■ WHAT THE TASK ASKS ■
Taking the line that contains "Углеводы, борщ сибирский" as the first, copy each line exactly up to and including the last line below.

● ● ● ●

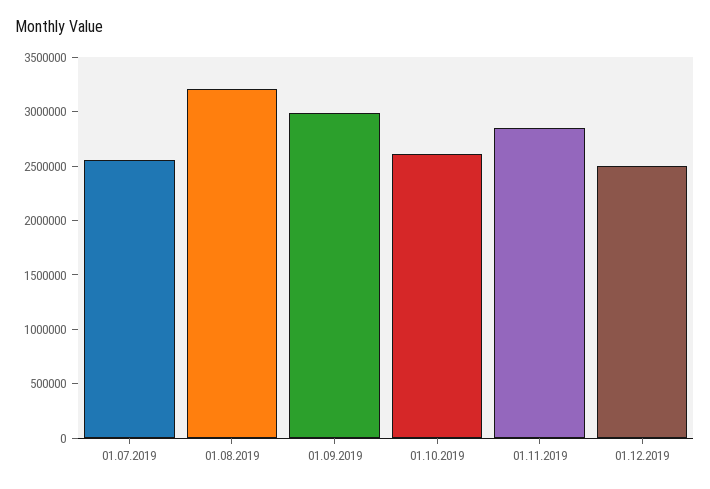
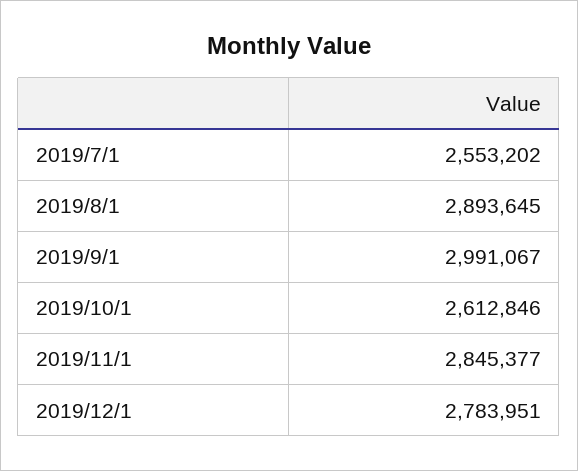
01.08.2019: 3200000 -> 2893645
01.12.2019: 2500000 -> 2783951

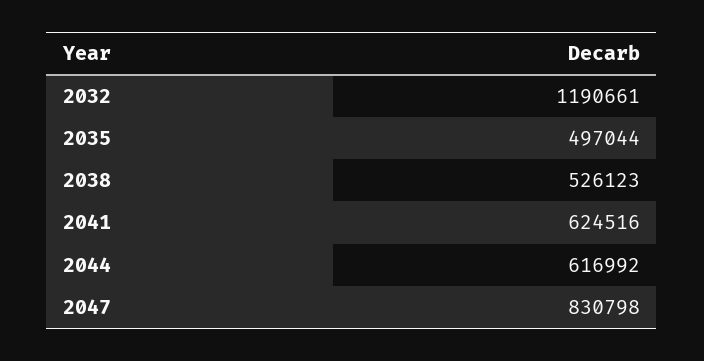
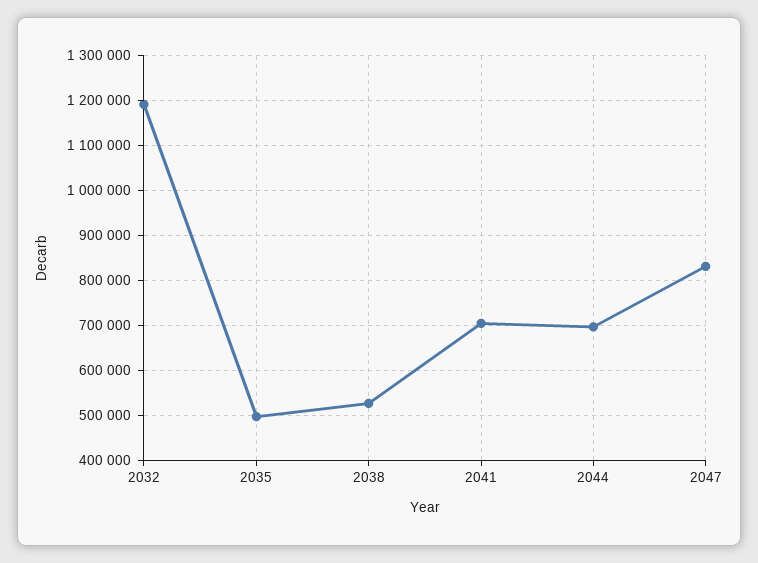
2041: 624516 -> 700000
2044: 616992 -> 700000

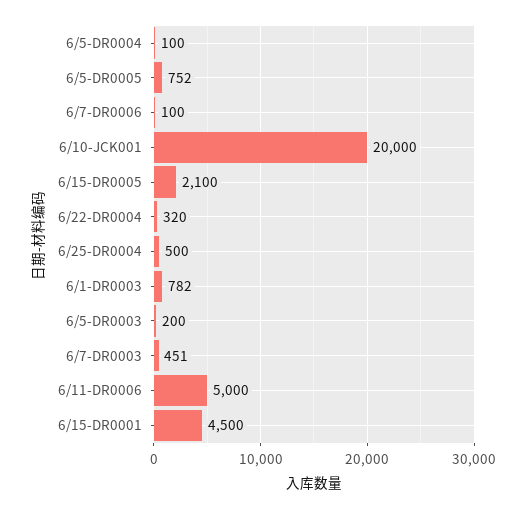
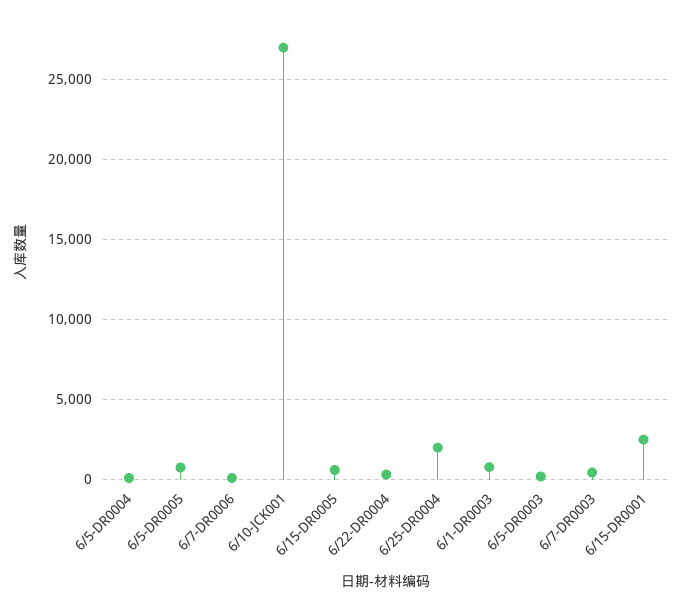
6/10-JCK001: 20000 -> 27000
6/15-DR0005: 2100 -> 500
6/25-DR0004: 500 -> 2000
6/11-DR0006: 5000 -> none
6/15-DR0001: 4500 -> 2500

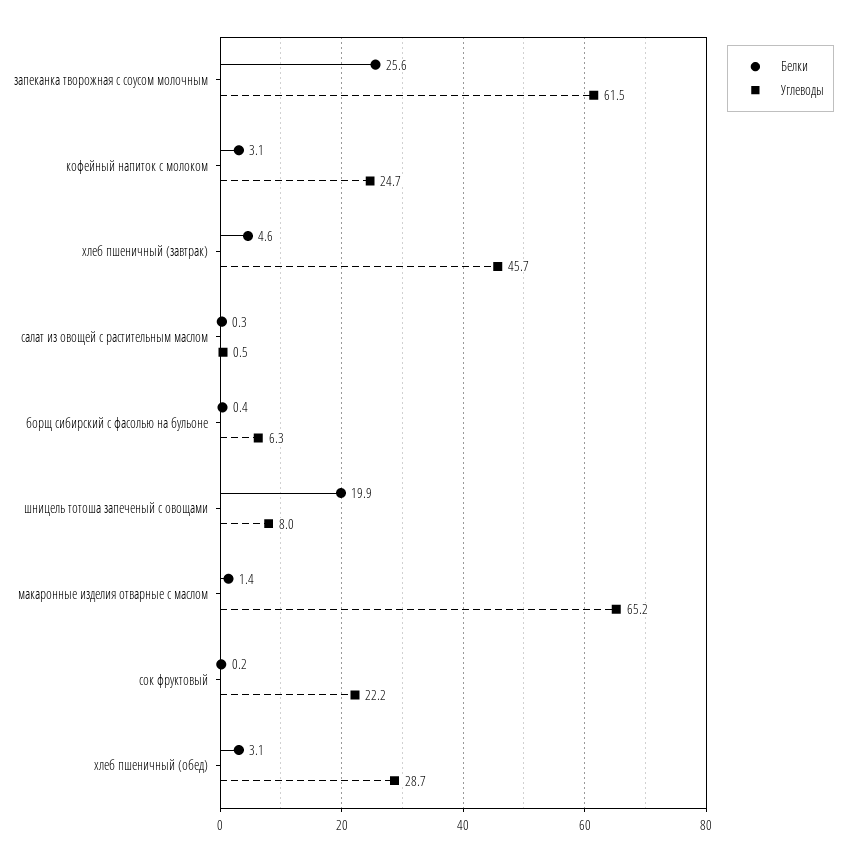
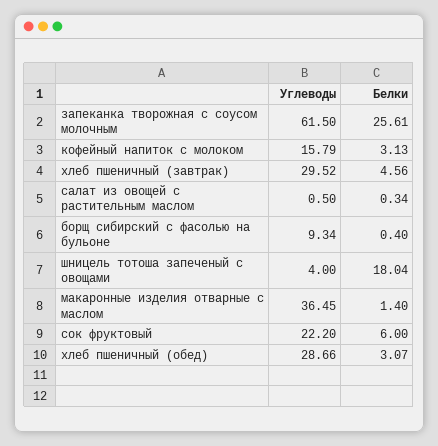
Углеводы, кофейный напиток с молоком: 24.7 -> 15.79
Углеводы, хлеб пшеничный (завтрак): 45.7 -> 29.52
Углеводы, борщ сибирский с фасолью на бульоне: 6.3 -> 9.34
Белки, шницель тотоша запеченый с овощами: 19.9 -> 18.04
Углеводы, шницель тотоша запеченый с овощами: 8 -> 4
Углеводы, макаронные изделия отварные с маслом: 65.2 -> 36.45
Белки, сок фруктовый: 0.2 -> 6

● ● ● ●

■ FINISHED EXERCISE ■
Углеводы, борщ сибирский с фасолью на бульоне: 6.3 -> 9.34
Белки, шницель тотоша запеченый с овощами: 19.9 -> 18.04
Углеводы, шницель тотоша запеченый с овощами: 8 -> 4
Углеводы, макаронные изделия отварные с маслом: 65.2 -> 36.45
Белки, сок фруктовый: 0.2 -> 6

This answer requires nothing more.